The wayward idiocies of the hunt for the fashionable in art is obvious enough. What may not be quite so self-evident is the crooked nature of what passes for “honest dealing” in the sale-rooms and auction-marts, and in the studios of the forgers and fakers. The fact is that under capitalism objects of art have taken on many of the characteristics of real-estate, or gold. The finest and rarest art-works tend to retain, or even increase, their real cash value, and consequently are eagerly snapped up in the auction-rooms, to be offset against tax or as a hedge against inflation. In such a climate, and particularly in circumstances—technical and pictorial—in which forgery is relatively simple (the work of Vincent Van Gogh, for example) the temptation to cash in on the evidently insatiable demand is irresistible. What is interesting, however, is that the forgeries thus marketed are as often as not the most sorry apologies for the real thing, mere pastiches which, had dealer or purchaser taken the trouble to compare with the genuine article (in. say, the Tate Gallery, or the Courtauld Institute) would have been instantly recognisable for what they were. In fact, the late Tom Keating, mass producer of what he termed his “Sexton Blakes”, professed astonishment that his faking of the work of Samuel Palmer (180S-81) escaped detection for so long.
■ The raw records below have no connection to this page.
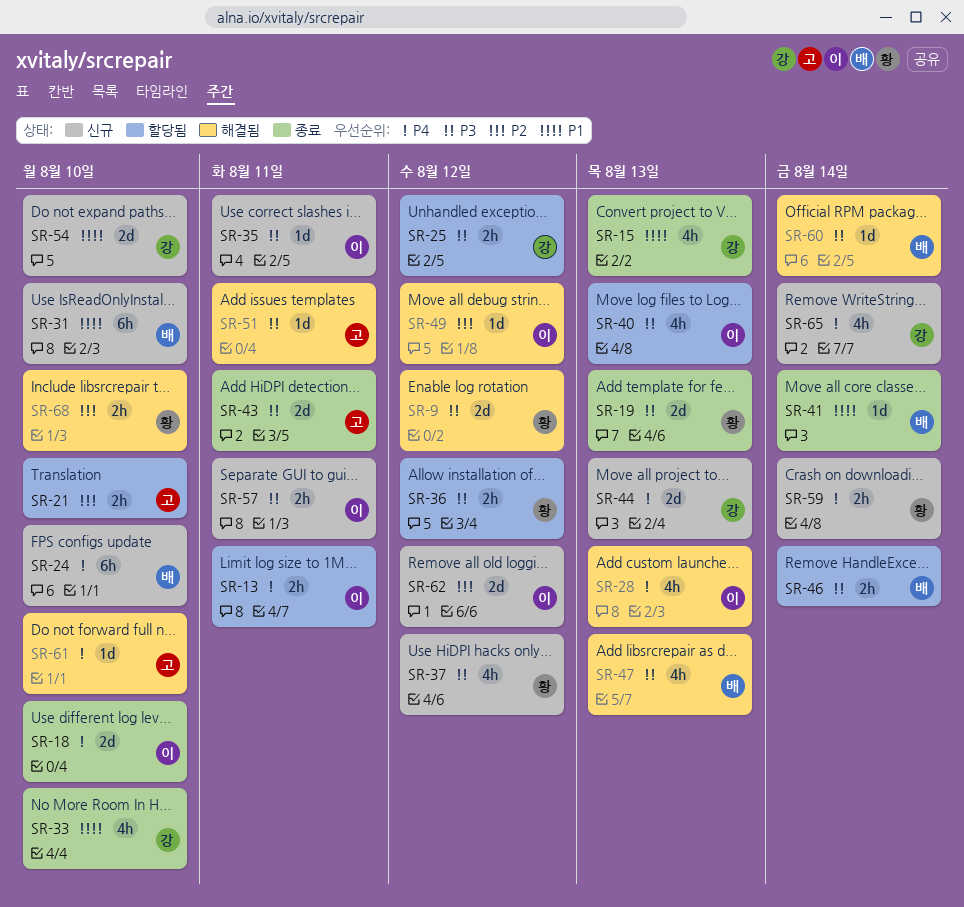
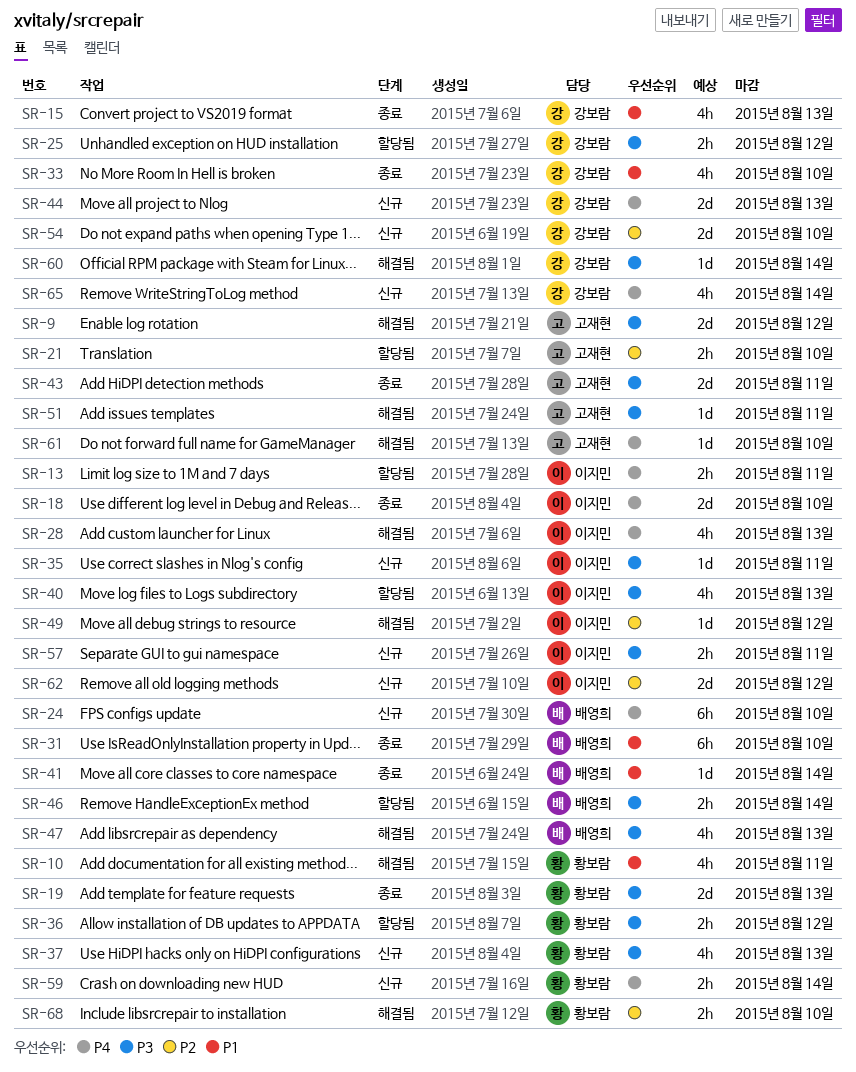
SR-9, owner: 황보람 -> 고재현
SR-10: none -> present
SR-31, status: 신규 -> 종료
SR-37, due: Aug 12 -> Aug 13
SR-54, priority: P1 -> P2
SR-60, owner: 배영희 -> 강보람

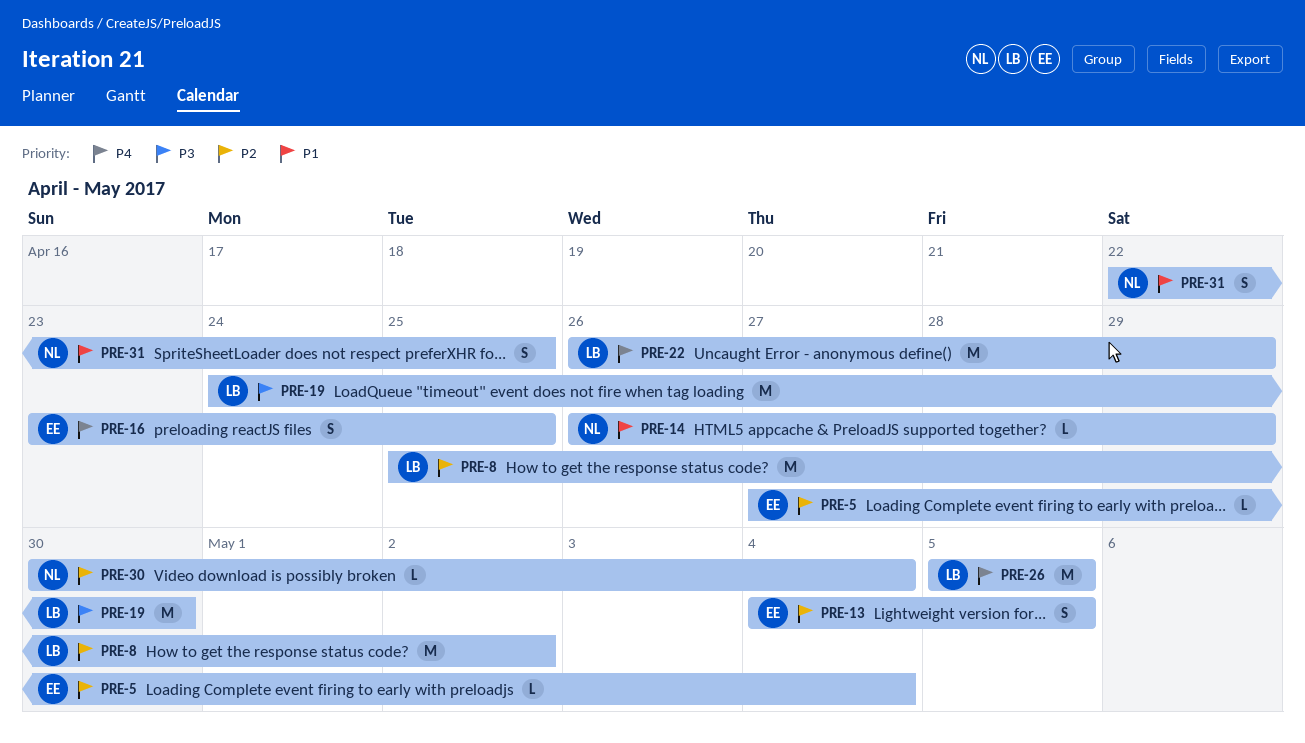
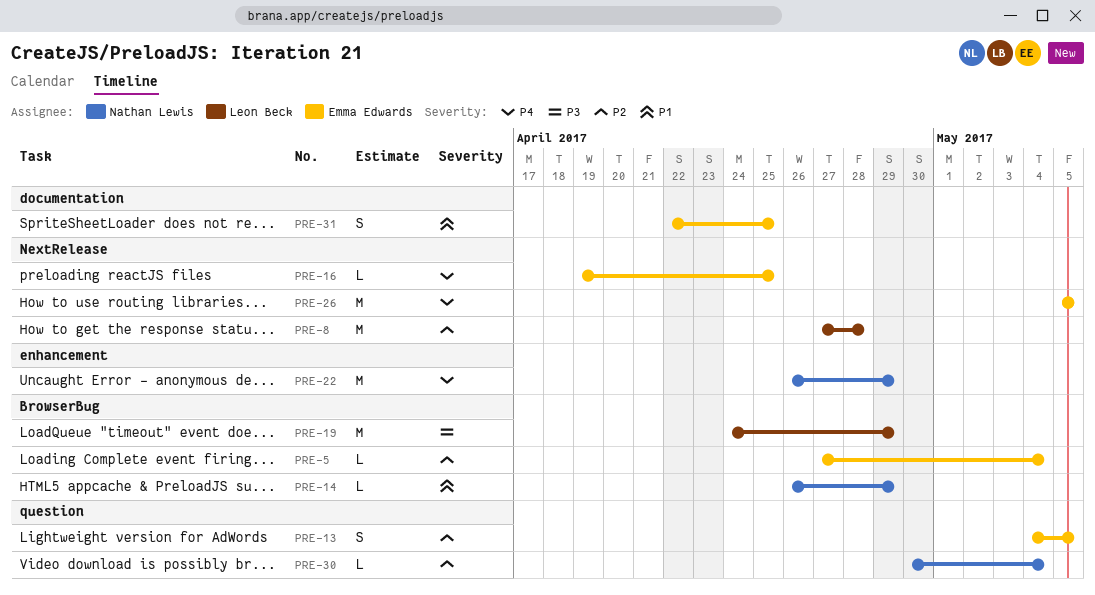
PRE-8, start: Apr 25 -> Apr 27
PRE-8, due: May 2 -> Apr 28
PRE-16, estimate: S -> L
PRE-16, start: Apr 23 -> Apr 19
PRE-19, due: Apr 30 -> Apr 29
PRE-22, owner: Leon Beck -> Nathan Lewis
PRE-26, owner: Leon Beck -> Emma Edwards
PRE-31, owner: Nathan Lewis -> Emma Edwards

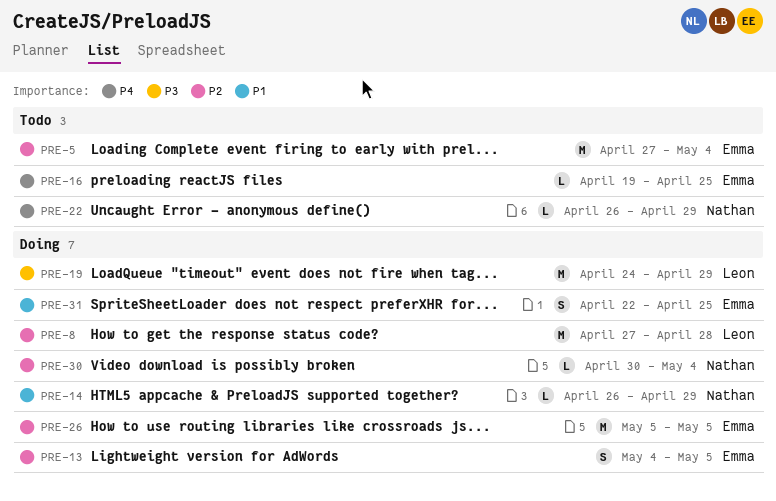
PRE-5, estimate: L -> M
PRE-22, estimate: M -> L
PRE-26, priority: P4 -> P2

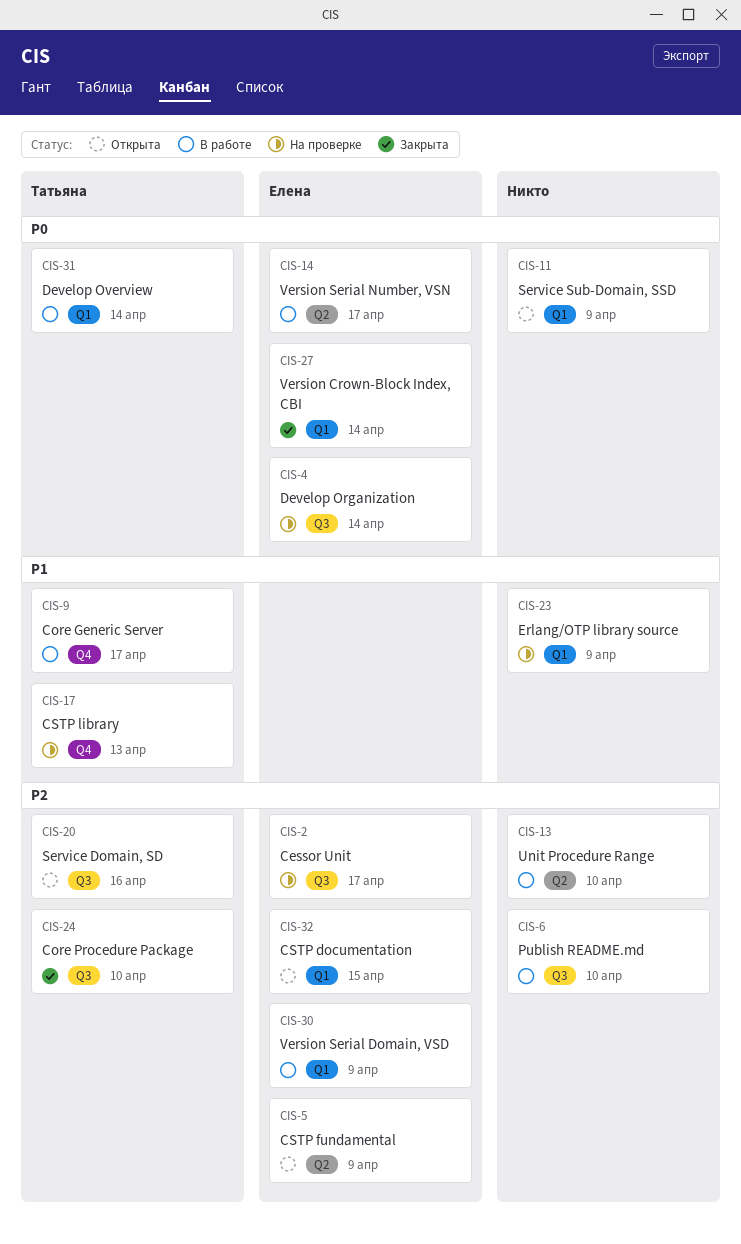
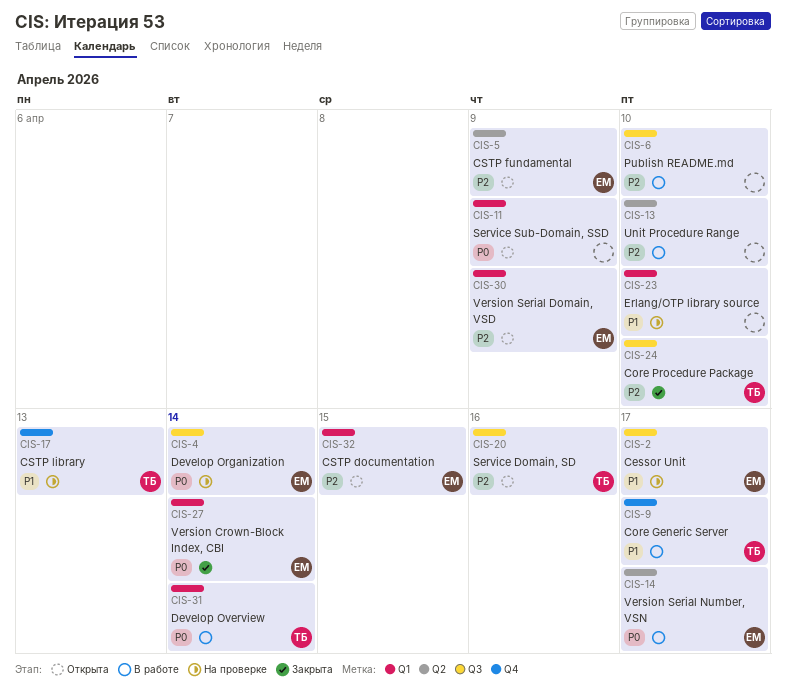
CIS-2, priority: P2 -> P1
CIS-23, due: Apr 9 -> Apr 10
CIS-30, status: В работе -> Открыта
Keating understood perfectly that, where the grasping activities of the fine-art market are concerned, money always takes priority over aesthetics: if fools are prepared to throw their money away on freshly minted Turners or sticky Constables, who are the fakers or the dealers to complain? (Keating himself, it has to be stated, insisted that he never passed anything off as other than from his own brush.)

 

Nothing has been written so far about the auction ring, in which a group of dealers agree among themselves to force down the bidding, thereby denying the owner the true market price of the property. The work is later put up at another auction and permitted to achieve its proper price. Later on, in some quiet bar-parlour comes the share-out. Even the auctioneer is sometimes party to this skulduggery.

 

Clearly, then, art racketeering is a fertile field of study, only the surface of which has been touched on here. Art has anyway become merely a form of share certification, its original, pre-capitalist, significances having vanished to be replaced by speculation and greed. Since the days of the Post-Impressionists at the end of the nineteenth century art has ceased to be popularly understood and appreciated and has drifted into an almost irredeemable insularity. Indeed, we have seen that it can be outlandishly esoteric. Its more tangible and acceptable products end up in the entrance foyers and board-rooms of city banks and business houses, or on the walls of the jet-setters and wealthy socialites of Mayfair and Belgravia — where, that is, it isn’t stored speculatively in the vaults of the big dealers. So, what the public at large have come to perceive as an almost totally incomprehensible enigma is at the same time a source of increasingly rich pickings in the sale-rooms. But, who knows? One day perhaps. Carl Andre can have his pile of bricks in the Tate and the homeless can have their pile of bricks in the form of a house, and neither will cost, or command, a penny or a cent in a world in which capitalism—and consequently the criminal meanness and stupidity which stem from it—will have vanished for ever.